---------- RECORD EXTRACTS

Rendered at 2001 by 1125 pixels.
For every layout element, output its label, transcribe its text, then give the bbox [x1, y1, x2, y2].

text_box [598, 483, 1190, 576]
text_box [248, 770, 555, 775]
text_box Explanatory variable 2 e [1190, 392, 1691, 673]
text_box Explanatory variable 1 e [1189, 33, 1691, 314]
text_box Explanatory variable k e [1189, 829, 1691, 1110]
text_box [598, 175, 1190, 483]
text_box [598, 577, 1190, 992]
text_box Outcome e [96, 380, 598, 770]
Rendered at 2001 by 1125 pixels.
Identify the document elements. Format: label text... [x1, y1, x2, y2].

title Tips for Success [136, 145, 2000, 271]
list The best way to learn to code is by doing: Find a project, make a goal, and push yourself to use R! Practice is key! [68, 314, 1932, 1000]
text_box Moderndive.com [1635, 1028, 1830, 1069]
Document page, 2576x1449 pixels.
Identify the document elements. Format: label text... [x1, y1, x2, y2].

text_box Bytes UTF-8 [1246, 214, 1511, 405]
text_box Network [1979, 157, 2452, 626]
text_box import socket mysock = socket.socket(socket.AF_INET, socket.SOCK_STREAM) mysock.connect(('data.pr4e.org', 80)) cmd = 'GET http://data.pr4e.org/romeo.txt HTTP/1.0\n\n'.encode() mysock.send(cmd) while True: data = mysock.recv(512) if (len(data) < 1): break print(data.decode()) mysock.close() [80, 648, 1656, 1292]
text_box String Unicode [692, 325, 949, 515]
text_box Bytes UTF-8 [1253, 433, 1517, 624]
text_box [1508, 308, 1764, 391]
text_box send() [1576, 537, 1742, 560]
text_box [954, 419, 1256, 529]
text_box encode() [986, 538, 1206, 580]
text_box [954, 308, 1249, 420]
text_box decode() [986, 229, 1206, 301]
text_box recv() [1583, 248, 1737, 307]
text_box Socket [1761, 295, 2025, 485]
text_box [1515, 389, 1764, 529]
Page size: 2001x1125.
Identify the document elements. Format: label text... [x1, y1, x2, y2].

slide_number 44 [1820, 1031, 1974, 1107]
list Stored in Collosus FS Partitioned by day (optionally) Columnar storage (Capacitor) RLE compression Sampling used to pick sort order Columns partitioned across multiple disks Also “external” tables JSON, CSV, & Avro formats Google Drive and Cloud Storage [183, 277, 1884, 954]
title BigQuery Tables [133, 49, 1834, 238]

--------------------

The answer should be the complete set of records, printed exactly.

■ **SOLUTION TO THE PROBLEM**:
Rendered at 2001 by 1125 pixels.
For every layout element, output its label, transcribe its text, then give the bbox [x1, y1, x2, y2].

text_box [598, 483, 1190, 576]
text_box [248, 770, 555, 775]
text_box Explanatory variable 2 e [1190, 392, 1691, 673]
text_box Explanatory variable 1 e [1189, 33, 1691, 314]
text_box Explanatory variable k e [1189, 829, 1691, 1110]
text_box [598, 175, 1190, 483]
text_box [598, 577, 1190, 992]
text_box Outcome e [96, 380, 598, 770]
Rendered at 2001 by 1125 pixels.
Identify the document elements. Format: label text... [x1, y1, x2, y2].

title Tips for Success [136, 145, 2000, 271]
list The best way to learn to code is by doing: Find a project, make a goal, and push yourself to use R! Practice is key! [68, 314, 1932, 1000]
text_box Moderndive.com [1635, 1028, 1830, 1069]
Document page, 2576x1449 pixels.
Identify the document elements. Format: label text... [x1, y1, x2, y2].

text_box Bytes UTF-8 [1246, 214, 1511, 405]
text_box Network [1979, 157, 2452, 626]
text_box import socket mysock = socket.socket(socket.AF_INET, socket.SOCK_STREAM) mysock.connect(('data.pr4e.org', 80)) cmd = 'GET http://data.pr4e.org/romeo.txt HTTP/1.0\n\n'.encode() mysock.send(cmd) while True: data = mysock.recv(512) if (len(data) < 1): break print(data.decode()) mysock.close() [80, 648, 1656, 1292]
text_box String Unicode [692, 325, 949, 515]
text_box Bytes UTF-8 [1253, 433, 1517, 624]
text_box [1508, 308, 1764, 391]
text_box send() [1576, 537, 1742, 560]
text_box [954, 419, 1256, 529]
text_box encode() [986, 538, 1206, 580]
text_box [954, 308, 1249, 420]
text_box decode() [986, 229, 1206, 301]
text_box recv() [1583, 248, 1737, 307]
text_box Socket [1761, 295, 2025, 485]
text_box [1515, 389, 1764, 529]
Page size: 2001x1125.
Identify the document elements. Format: label text... [x1, y1, x2, y2].

slide_number 44 [1820, 1031, 1974, 1107]
list Stored in Collosus FS Partitioned by day (optionally) Columnar storage (Capacitor) RLE compression Sampling used to pick sort order Columns partitioned across multiple disks Also “external” tables JSON, CSV, & Avro formats Google Drive and Cloud Storage [183, 277, 1884, 954]
title BigQuery Tables [133, 49, 1834, 238]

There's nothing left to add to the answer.